:: Dataset records ::
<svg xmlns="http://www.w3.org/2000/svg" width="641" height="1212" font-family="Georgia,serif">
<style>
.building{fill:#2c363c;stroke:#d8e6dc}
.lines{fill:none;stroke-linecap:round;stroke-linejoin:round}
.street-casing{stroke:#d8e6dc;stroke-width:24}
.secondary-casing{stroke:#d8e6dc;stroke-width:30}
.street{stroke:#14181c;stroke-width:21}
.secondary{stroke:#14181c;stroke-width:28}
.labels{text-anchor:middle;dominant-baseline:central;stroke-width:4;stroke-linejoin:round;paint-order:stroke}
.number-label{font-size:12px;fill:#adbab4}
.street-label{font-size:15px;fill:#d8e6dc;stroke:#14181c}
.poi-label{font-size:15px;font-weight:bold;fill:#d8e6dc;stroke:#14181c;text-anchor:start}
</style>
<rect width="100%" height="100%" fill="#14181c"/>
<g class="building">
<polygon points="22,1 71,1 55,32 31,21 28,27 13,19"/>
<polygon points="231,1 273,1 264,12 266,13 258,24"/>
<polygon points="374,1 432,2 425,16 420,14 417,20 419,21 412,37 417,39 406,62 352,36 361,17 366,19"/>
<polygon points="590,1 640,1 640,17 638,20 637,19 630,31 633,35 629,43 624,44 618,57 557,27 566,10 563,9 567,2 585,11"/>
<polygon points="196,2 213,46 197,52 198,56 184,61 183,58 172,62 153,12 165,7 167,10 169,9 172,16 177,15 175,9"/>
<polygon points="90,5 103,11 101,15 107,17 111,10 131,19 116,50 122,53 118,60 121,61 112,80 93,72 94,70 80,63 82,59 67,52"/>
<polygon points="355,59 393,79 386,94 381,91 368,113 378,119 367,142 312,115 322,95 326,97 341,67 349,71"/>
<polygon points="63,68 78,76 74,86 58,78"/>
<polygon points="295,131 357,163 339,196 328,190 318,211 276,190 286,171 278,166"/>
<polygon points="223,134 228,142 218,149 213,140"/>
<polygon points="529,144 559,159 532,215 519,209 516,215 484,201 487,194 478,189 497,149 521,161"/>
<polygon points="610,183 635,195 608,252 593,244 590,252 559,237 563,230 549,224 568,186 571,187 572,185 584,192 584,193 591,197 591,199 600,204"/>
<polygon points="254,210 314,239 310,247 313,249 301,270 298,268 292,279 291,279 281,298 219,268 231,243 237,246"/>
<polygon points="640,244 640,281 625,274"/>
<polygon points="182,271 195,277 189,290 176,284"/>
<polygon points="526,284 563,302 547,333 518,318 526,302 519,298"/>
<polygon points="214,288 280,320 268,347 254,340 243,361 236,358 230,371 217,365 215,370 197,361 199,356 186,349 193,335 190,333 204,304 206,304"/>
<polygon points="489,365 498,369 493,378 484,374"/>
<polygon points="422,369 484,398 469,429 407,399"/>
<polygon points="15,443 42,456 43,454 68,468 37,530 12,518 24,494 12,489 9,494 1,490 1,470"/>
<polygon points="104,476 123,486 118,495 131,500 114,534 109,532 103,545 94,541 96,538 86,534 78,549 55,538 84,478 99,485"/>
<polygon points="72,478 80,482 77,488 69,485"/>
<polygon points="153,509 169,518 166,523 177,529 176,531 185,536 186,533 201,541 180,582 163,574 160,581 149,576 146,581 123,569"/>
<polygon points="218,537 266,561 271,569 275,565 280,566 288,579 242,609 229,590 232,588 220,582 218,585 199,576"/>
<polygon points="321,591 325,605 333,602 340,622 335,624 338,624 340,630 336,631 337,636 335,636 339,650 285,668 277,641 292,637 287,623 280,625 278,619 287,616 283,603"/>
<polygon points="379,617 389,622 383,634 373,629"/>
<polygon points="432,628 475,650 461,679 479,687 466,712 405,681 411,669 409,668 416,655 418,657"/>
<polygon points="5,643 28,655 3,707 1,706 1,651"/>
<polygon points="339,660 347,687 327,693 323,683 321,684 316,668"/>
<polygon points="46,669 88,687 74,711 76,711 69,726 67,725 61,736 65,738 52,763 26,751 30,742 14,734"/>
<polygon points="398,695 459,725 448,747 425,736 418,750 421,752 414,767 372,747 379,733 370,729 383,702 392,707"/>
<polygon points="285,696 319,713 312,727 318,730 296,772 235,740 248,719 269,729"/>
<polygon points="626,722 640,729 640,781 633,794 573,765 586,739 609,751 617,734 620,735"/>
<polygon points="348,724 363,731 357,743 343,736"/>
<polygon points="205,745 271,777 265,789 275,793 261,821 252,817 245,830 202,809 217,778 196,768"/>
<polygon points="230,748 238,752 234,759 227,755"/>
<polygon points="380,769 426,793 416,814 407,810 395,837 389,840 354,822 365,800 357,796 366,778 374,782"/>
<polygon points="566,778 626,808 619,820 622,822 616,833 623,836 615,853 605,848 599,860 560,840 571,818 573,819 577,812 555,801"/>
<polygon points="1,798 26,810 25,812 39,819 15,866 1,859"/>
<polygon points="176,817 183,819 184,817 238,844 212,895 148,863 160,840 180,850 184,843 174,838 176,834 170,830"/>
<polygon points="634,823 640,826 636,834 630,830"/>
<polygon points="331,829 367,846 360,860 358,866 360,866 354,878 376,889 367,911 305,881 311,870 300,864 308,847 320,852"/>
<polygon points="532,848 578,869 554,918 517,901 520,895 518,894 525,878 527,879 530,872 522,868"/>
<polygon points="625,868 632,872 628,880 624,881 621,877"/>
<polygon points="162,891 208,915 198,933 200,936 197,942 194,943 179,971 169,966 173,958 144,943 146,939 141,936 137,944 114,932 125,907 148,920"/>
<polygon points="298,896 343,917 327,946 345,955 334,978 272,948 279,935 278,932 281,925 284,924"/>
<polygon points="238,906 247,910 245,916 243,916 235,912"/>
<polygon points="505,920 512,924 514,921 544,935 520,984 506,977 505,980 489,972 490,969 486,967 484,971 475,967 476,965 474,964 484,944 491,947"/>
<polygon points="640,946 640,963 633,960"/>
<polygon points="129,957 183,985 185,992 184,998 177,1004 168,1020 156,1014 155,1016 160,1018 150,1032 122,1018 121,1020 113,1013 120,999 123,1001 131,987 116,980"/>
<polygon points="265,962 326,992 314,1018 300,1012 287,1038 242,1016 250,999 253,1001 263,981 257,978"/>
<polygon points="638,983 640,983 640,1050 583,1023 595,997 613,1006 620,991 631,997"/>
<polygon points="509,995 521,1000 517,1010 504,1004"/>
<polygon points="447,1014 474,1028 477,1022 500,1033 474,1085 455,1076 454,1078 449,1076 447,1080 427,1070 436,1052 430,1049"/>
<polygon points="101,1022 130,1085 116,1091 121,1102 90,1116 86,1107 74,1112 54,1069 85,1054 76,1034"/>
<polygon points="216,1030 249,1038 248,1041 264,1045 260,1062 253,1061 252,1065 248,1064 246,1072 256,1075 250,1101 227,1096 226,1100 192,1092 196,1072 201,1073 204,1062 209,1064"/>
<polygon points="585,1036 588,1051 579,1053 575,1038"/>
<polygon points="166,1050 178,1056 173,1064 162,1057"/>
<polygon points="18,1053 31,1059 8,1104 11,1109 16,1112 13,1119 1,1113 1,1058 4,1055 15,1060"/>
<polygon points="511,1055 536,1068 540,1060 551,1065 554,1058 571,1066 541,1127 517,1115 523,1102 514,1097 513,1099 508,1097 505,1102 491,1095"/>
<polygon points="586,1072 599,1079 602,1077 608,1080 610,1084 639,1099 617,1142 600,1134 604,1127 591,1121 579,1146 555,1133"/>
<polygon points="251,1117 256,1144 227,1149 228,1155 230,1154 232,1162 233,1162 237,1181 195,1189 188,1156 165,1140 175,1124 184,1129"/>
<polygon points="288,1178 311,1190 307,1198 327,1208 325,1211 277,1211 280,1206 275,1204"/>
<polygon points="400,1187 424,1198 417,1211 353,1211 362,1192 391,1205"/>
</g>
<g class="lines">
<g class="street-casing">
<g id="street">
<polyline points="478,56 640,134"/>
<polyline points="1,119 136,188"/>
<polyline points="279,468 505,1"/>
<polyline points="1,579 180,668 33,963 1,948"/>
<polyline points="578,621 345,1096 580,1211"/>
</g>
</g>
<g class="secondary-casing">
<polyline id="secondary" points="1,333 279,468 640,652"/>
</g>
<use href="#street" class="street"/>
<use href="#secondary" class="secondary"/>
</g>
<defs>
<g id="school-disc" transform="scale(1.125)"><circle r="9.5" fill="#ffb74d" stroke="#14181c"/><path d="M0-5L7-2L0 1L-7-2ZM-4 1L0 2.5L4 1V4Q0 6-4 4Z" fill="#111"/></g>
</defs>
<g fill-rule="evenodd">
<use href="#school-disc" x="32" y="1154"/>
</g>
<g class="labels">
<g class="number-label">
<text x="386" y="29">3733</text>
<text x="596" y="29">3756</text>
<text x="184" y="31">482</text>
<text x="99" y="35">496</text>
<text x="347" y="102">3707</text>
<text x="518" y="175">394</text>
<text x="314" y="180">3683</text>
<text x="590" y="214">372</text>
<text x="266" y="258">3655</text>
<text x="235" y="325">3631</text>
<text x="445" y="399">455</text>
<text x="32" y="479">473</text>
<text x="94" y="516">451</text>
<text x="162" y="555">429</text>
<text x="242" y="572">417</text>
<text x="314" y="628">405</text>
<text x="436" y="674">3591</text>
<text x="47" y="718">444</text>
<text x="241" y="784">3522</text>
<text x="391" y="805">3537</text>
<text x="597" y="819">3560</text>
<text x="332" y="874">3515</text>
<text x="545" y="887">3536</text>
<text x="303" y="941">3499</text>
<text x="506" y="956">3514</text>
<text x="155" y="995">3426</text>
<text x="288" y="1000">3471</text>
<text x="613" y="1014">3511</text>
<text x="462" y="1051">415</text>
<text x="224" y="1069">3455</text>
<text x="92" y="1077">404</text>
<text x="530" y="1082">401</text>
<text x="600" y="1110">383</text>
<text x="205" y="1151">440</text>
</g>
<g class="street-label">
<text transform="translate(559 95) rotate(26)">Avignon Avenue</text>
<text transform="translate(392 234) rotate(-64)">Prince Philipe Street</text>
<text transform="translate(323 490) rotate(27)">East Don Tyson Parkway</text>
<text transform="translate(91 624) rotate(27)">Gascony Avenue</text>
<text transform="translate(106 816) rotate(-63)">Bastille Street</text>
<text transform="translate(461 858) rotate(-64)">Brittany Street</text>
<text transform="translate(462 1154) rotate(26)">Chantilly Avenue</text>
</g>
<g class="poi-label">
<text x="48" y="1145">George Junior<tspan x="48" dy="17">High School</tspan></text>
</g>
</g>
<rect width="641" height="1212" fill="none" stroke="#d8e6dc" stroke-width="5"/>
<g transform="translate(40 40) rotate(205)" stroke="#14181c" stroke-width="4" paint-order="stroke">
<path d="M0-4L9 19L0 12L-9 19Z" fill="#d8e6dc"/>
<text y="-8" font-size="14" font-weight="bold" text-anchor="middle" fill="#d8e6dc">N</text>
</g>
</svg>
:::
:: Dataset records ::
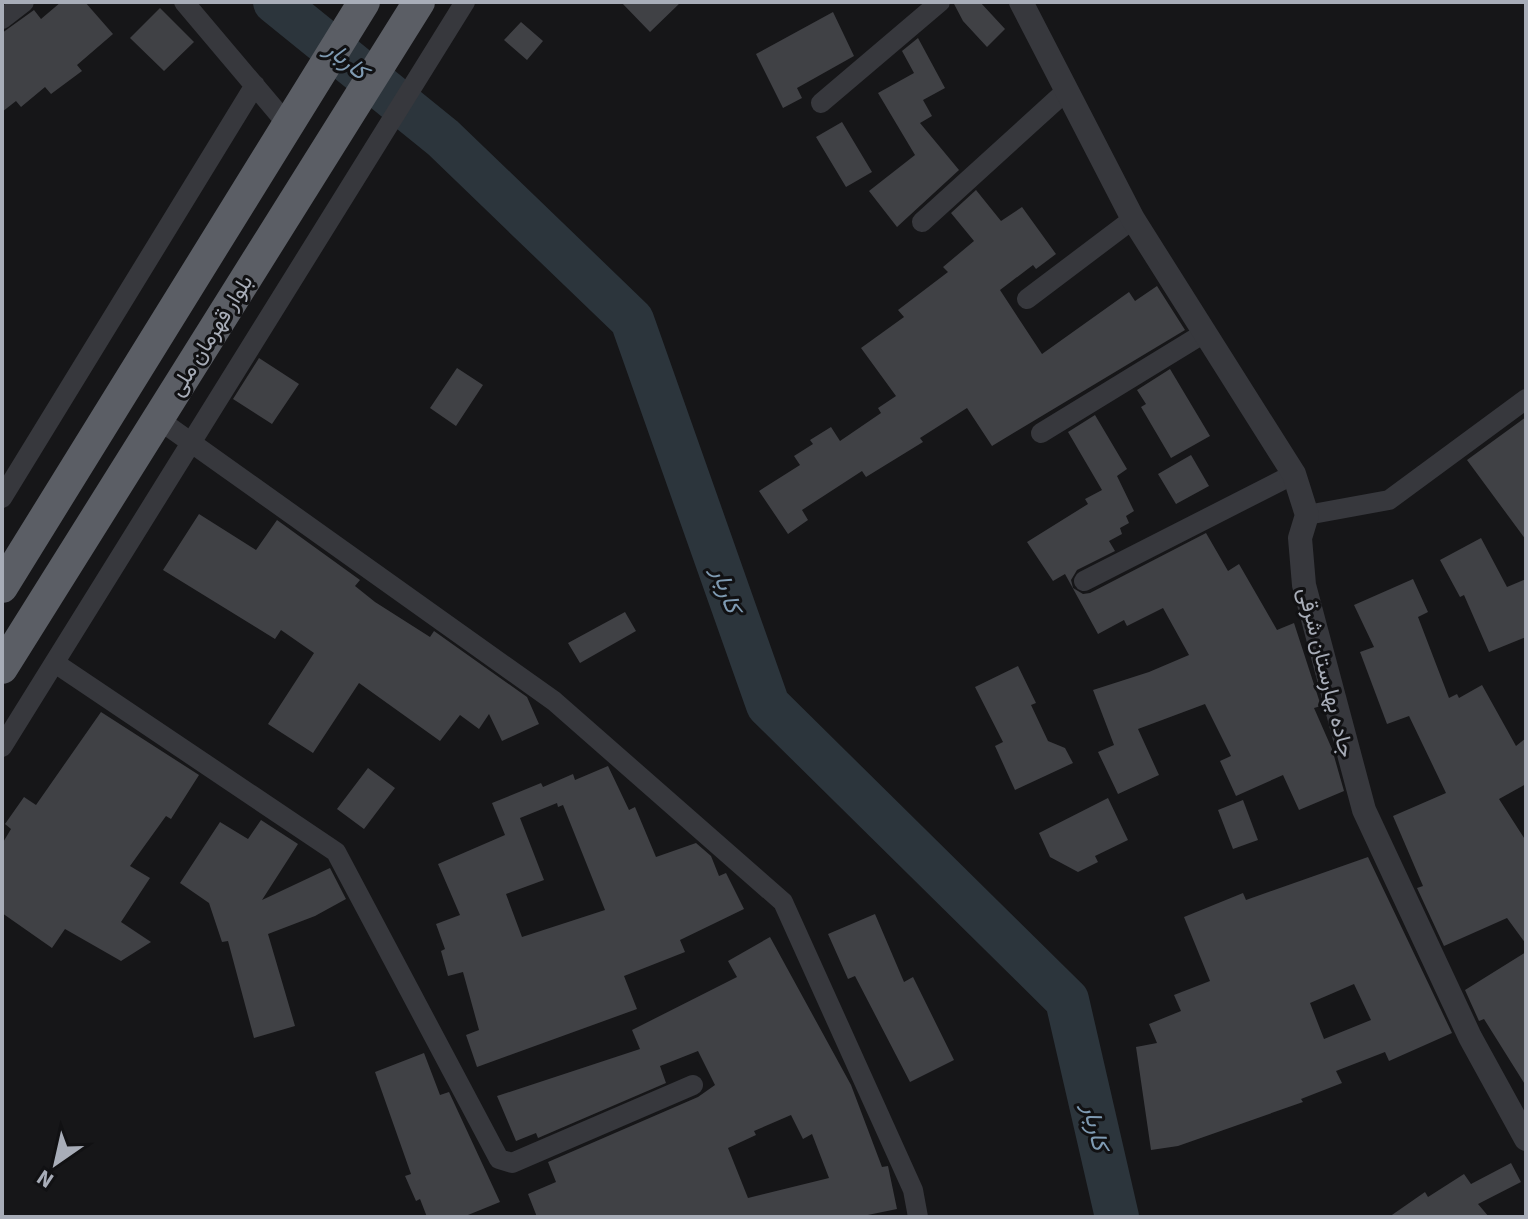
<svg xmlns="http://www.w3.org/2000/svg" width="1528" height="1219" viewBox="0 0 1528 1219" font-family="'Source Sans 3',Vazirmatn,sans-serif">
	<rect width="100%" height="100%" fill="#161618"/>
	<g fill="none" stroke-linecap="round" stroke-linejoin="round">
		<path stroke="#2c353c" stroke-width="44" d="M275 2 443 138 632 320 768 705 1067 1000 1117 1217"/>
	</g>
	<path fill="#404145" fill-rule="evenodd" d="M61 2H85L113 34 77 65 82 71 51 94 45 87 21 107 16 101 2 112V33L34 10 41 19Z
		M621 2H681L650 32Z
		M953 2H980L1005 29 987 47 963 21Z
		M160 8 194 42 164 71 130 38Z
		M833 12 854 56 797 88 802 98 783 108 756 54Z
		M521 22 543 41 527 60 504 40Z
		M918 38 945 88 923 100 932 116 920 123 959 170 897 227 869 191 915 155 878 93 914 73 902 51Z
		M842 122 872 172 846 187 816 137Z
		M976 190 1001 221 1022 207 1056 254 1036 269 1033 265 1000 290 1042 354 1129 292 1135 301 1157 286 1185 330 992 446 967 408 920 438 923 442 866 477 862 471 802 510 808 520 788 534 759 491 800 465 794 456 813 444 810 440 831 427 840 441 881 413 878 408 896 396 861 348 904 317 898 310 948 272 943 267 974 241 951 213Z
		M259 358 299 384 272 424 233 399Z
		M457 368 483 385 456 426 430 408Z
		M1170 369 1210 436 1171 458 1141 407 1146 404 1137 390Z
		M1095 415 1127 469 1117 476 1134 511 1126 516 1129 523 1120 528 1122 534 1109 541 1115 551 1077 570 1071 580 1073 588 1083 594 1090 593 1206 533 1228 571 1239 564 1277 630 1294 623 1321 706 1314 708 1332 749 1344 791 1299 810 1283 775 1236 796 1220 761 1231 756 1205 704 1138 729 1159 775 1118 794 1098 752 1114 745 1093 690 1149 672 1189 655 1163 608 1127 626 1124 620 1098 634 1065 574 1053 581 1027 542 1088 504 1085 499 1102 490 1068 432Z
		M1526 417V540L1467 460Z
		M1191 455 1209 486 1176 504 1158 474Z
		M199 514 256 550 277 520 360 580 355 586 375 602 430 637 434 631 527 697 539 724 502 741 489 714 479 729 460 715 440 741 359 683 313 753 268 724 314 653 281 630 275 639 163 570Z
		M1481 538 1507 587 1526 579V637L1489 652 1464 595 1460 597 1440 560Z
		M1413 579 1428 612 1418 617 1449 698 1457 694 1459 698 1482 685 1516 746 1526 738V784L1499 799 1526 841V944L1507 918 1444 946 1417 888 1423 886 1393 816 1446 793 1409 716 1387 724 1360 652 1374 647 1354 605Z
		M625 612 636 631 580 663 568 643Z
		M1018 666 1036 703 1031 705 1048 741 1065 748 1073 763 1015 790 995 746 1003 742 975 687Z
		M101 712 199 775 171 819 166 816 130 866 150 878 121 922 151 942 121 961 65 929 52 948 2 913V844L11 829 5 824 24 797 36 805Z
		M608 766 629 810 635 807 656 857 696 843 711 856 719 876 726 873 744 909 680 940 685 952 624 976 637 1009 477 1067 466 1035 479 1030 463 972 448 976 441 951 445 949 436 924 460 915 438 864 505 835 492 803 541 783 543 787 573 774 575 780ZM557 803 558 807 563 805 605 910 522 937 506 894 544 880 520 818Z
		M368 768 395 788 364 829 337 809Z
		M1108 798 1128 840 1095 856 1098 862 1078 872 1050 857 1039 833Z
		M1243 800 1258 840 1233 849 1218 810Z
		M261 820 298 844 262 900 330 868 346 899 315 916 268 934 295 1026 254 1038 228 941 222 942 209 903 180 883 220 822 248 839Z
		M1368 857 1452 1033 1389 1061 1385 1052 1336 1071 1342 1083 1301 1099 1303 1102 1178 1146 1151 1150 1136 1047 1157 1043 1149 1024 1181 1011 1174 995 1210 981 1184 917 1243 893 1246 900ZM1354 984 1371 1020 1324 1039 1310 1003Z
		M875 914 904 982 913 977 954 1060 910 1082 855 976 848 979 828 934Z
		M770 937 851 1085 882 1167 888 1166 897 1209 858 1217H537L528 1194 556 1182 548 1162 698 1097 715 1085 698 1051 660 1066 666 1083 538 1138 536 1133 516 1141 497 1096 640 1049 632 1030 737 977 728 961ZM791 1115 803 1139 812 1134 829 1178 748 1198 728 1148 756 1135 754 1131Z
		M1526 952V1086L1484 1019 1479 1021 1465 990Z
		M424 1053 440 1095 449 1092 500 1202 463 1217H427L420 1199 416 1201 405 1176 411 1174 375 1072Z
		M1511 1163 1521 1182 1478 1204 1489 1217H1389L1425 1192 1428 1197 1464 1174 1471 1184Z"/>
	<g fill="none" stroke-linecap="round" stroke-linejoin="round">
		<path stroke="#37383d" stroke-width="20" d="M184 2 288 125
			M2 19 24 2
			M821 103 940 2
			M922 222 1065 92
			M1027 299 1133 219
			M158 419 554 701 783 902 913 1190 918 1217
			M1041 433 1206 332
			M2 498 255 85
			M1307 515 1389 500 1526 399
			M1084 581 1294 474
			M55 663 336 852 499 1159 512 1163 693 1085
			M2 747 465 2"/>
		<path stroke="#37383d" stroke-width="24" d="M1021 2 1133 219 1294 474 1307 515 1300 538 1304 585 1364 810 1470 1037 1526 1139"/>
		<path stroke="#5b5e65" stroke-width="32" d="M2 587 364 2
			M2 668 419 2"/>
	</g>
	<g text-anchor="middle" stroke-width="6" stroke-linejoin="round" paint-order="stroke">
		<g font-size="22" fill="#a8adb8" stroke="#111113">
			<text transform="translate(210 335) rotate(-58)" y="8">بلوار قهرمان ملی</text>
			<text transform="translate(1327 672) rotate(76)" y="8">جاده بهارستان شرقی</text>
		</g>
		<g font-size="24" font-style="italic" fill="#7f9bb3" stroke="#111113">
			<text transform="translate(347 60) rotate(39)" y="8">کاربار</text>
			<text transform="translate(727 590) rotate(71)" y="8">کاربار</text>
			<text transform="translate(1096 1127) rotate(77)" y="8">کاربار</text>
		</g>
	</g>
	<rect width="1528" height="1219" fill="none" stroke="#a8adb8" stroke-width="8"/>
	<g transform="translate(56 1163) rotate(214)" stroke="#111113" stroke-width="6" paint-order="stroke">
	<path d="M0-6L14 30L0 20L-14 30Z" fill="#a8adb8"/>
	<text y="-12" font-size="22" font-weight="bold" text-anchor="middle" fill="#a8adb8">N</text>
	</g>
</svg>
:::
* **Your task**: Scan the data above for the string "lines" and copy each line where it appears.

* **Final answer**:
.lines{fill:none;stroke-linecap:round;stroke-linejoin:round}
<g class="lines">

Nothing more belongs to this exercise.